Do you see yourself opening more than 120 stores?
Retail is always going to be a very important part of our brand, because it allows us to interact with our customer in a way you can’t do on a website or through a wholesale partner.
It’s created some pretty significant efficiencies and inventory in the marketplace in cities that we want to be in. We know that we’re going to be expanding our retail footprint this year. To what capacity will really depend on the market.
The beauty of our business, which is different than other businesses I’ve been in, is we don’t need large footprints. Our average store is in the neighborhood of 1,500 square feet. We made a very conscientious decision early on to focus on outdoor centers, which have navigated things well.
Is there any kind of special insight or trait that you think Kendra had that made her successful?
There’s a commonality among very successful founders, which is an inability to quit, and a doggedness, and a desire to solve a problem. Kendra has all of those things and then some.

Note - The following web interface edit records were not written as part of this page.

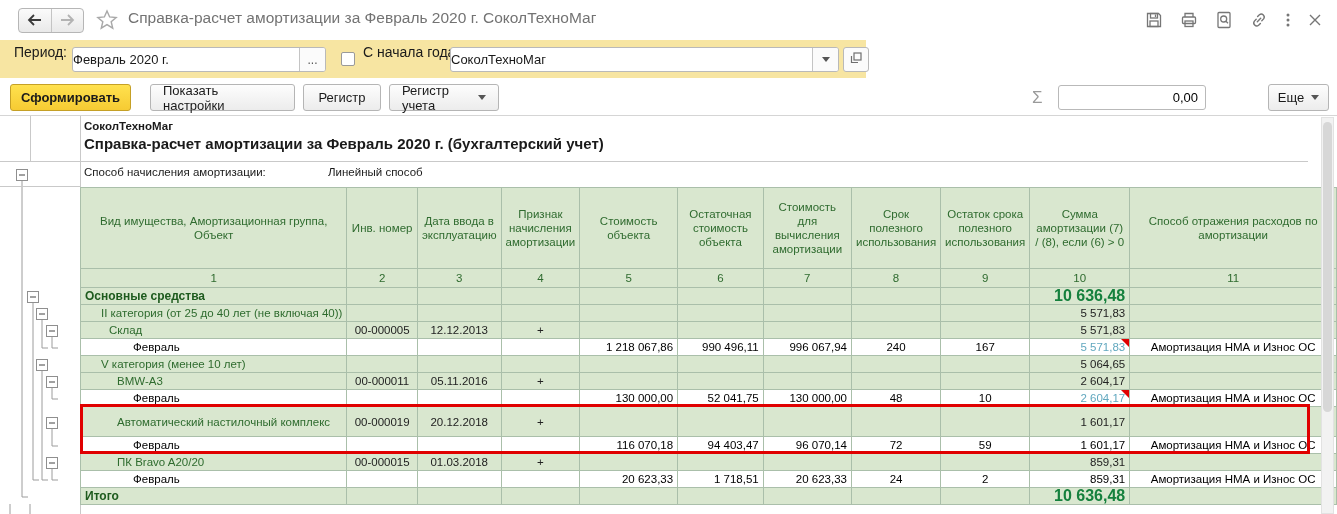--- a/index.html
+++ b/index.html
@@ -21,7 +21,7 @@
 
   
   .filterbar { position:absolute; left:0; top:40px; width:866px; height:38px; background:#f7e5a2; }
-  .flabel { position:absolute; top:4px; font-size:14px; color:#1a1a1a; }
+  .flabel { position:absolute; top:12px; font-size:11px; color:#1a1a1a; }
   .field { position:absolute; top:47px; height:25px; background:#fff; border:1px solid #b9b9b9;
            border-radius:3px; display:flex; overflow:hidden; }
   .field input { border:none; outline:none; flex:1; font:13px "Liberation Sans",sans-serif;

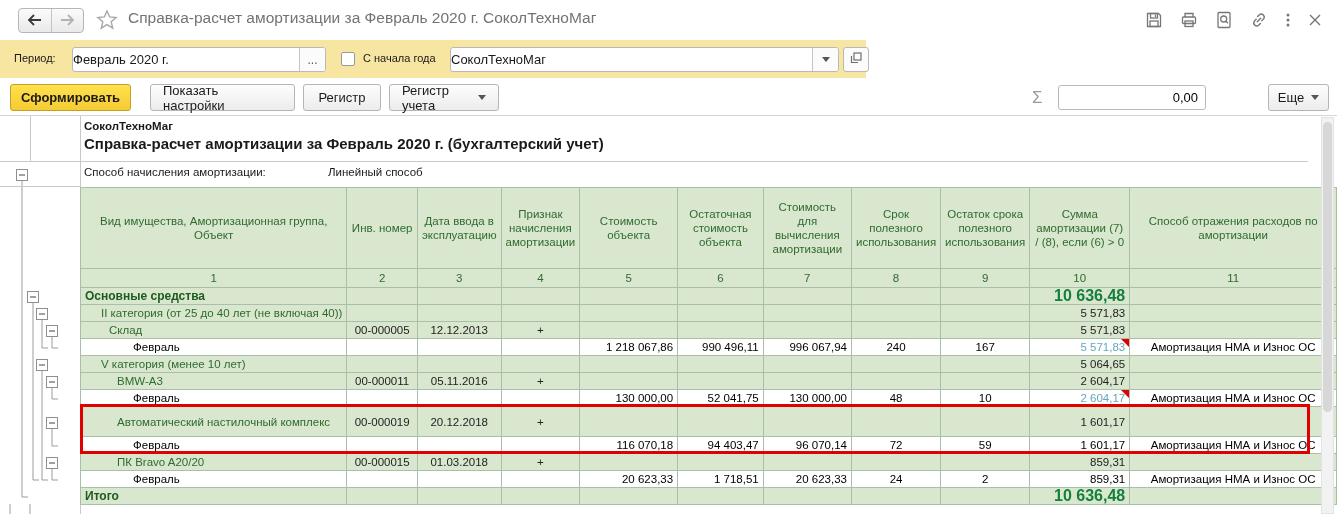--- a/index.html
+++ b/index.html
@@ -190,7 +190,7 @@
     <div class="btn primary" style="left:10px; width:121px;">
       <span>Сформировать</span>
     </div>
-    <div class="btn" style="left:150px; width:145px;">
+    <div class="btn" style="left:136px; width:145px;">
       <span>Показать настройки</span>
     </div>
     <div class="btn" style="left:303px; width:78px;">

A lot of companies have nice product and philanthropy, but I’d argue that not a lot do it the way that we do it, because it’s who we are. A lot have reacted to the marketplace and realize those things are important and moved toward them. We’ve done it from the very beginning. Kendra always had a very strong point of view that she would always have something to give.

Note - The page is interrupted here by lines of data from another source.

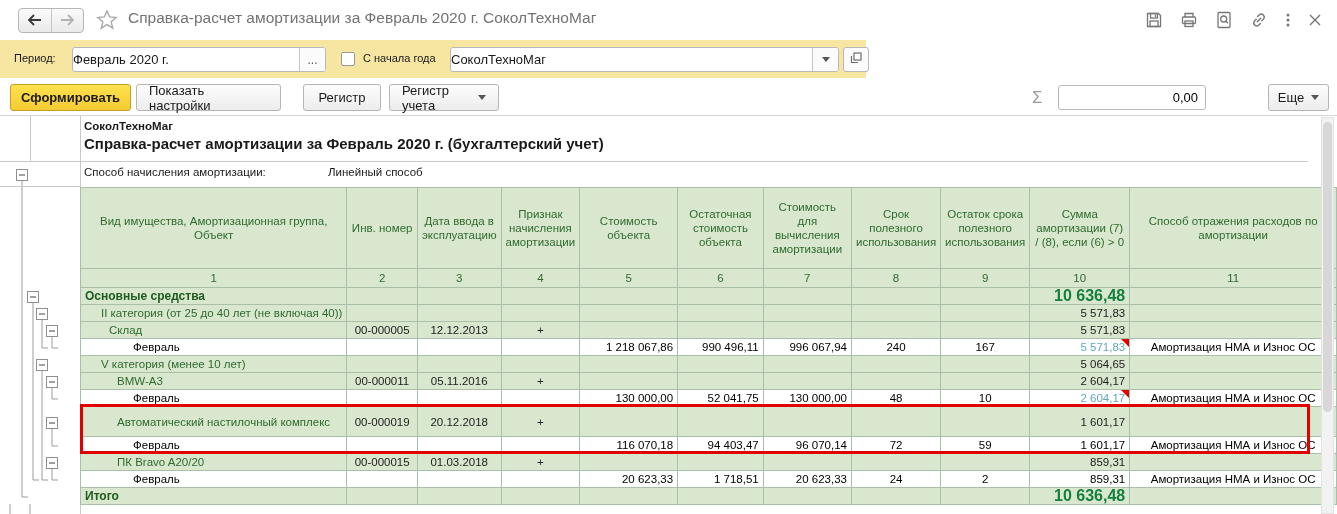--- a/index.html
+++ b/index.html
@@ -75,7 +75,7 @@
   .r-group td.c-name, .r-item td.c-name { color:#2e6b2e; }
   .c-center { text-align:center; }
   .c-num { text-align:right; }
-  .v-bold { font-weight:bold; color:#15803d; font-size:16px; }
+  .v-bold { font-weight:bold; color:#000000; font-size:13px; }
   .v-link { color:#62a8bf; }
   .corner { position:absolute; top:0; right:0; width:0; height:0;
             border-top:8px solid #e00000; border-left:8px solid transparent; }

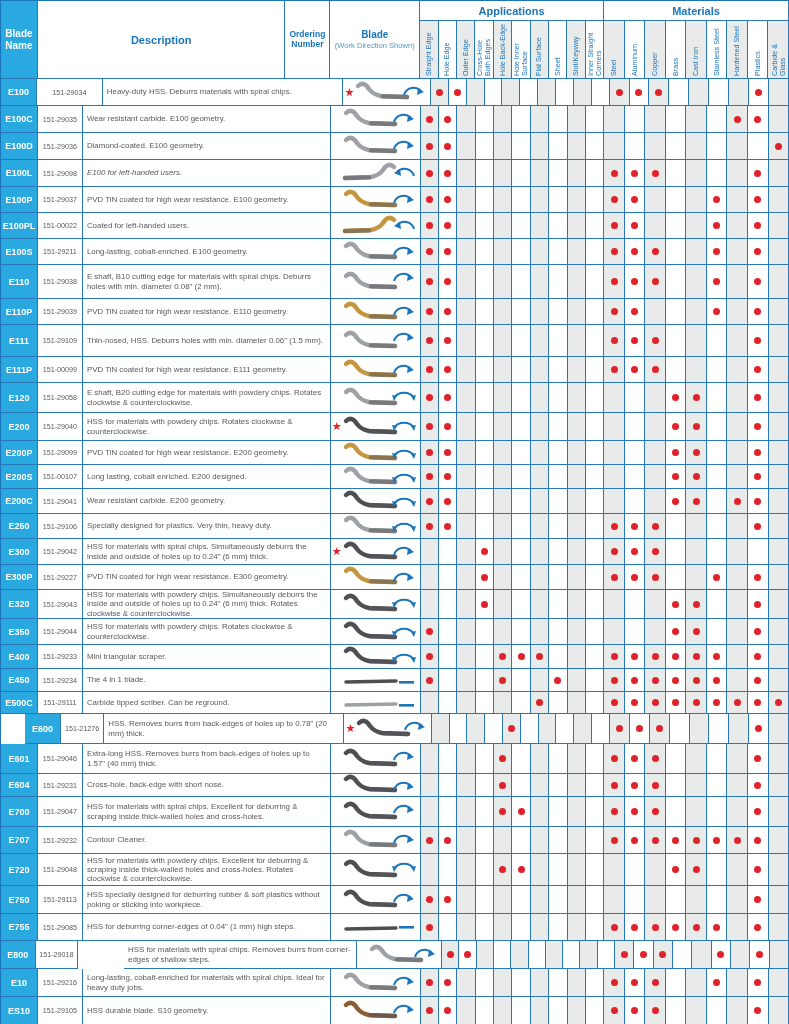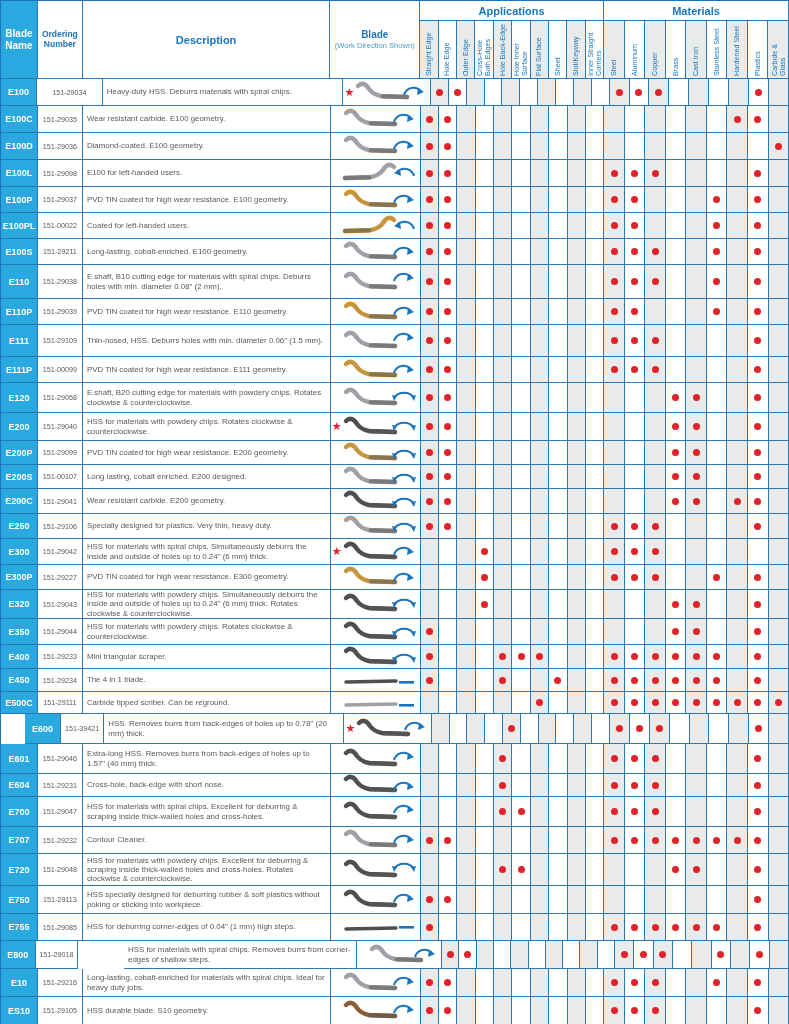--- a/index.html
+++ b/index.html
@@ -46,11 +46,11 @@
     <div class="cell hcell name-h" style="width:37px;align-items:center;">
       <span>Blade Name</span>
     </div>
+    <div class="cell hcell desc-h" style="width:248px;">
+      <span>Description</span>
+    </div>
     <div class="cell hcell ord-h" style="width:45px;">
       <span>Ordering Number</span>
-    </div>
-    <div class="cell hcell desc-h" style="width:248px;">
-      <span>Description</span>
     </div>
     <div class="cell hcell blade-h" style="width:90px;">
       <span>Blade</span>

She embedded herself in her local community, which was Austin. She was a single mom, literally selling jewelry out of a box door-to-door. In spite of not having the inventory, she always gave it to people because her heart is so big and she cares so much.
By the time we opened our first store in 2011, there was a line around the building, because that community wanted to support the person that supported them for so long. That tenet has stayed with us for the last 20 years, and it’s never going to go away. We do it in the most authentic way I’ve ever seen a company do it, and I’ve worked for some neat companies.
Our customers know they’re not just a transaction for us. They know we genuinely care about them. Customers are smart. You can’t fake it. We don’t have to try, because it is just who we are.
Kendra has always been a bit of a risk-taker. She’s zigging when everyone else is just zagging.
To your point before, are we going to be more affluent? Not really. We know who our customer is, we love her, there’s a lot of them out there.
We don’t try to be something we’re not. The same things that made us successful in the beginning are making us successful now.